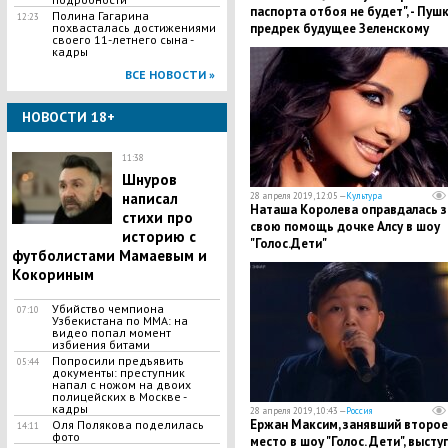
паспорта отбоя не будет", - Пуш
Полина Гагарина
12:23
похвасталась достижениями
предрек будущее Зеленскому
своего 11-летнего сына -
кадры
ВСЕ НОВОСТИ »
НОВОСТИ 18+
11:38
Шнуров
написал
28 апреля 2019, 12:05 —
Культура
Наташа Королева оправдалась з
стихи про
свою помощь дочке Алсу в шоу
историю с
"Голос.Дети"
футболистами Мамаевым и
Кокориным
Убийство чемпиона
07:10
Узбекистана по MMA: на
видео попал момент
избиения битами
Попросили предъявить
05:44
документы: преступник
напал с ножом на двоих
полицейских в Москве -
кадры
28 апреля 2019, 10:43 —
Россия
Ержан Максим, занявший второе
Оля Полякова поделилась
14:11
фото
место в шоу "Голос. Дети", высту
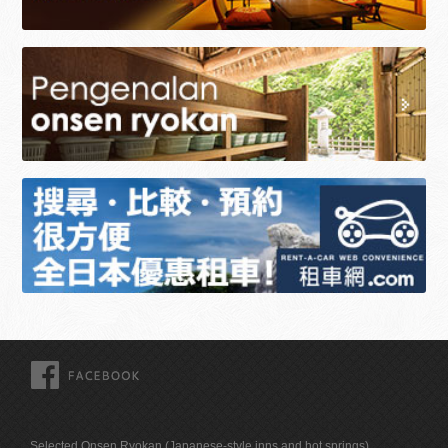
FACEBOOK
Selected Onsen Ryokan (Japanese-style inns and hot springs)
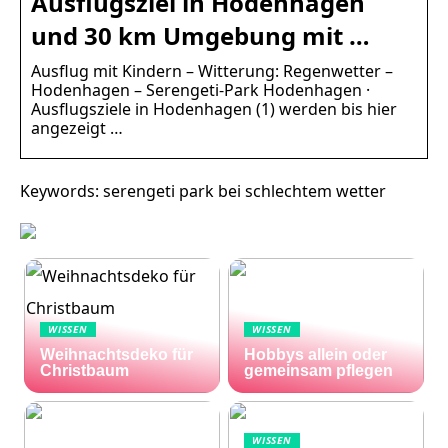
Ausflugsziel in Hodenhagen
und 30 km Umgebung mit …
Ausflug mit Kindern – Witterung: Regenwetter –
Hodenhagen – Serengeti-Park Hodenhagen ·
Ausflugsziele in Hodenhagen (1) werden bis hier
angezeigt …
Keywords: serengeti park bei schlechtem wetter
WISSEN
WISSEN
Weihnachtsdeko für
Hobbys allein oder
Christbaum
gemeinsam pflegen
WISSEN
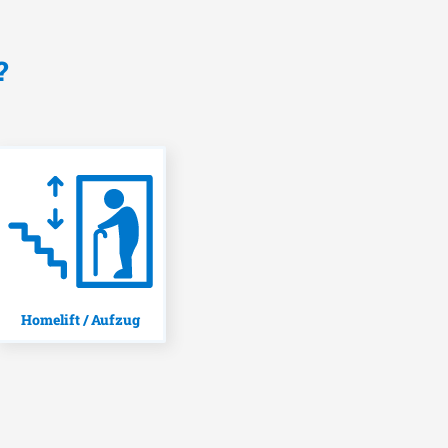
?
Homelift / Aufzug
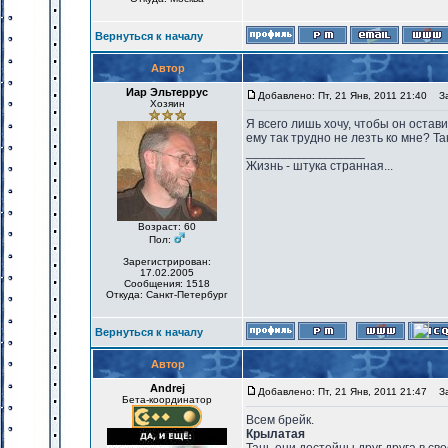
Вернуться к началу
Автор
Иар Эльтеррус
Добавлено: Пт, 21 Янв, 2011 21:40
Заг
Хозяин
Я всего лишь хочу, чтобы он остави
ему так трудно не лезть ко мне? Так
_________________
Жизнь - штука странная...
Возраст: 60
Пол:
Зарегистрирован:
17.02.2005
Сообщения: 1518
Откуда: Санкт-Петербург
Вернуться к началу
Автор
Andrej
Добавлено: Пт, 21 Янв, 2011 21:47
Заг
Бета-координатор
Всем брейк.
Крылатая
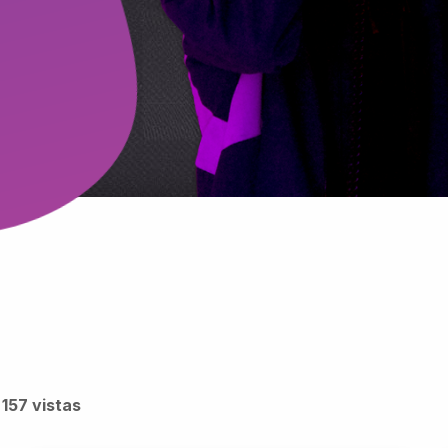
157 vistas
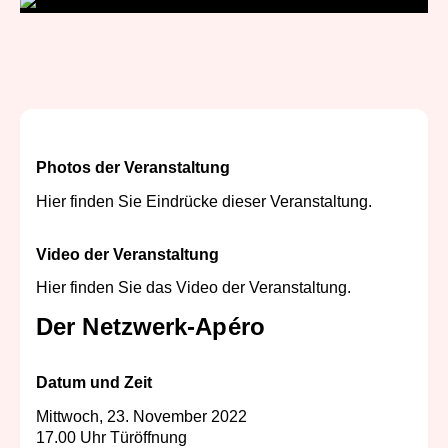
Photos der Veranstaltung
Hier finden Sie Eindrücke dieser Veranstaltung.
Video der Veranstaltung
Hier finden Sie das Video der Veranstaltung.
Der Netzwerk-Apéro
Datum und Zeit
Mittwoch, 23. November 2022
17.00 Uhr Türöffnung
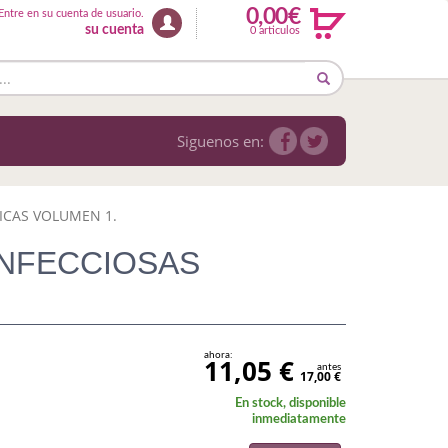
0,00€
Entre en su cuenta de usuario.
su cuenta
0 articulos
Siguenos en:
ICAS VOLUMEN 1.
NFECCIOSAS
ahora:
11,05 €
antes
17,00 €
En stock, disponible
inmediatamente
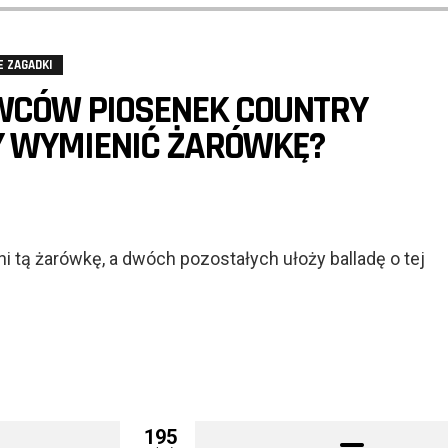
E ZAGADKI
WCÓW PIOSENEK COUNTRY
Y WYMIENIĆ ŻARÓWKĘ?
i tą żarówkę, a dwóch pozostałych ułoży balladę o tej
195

What you need to do
From the records above, copy each line that contains the word "апреля", matching its case exactly.

Task solution
28 апреля 2019, 12:05 —
28 апреля 2019, 10:43 —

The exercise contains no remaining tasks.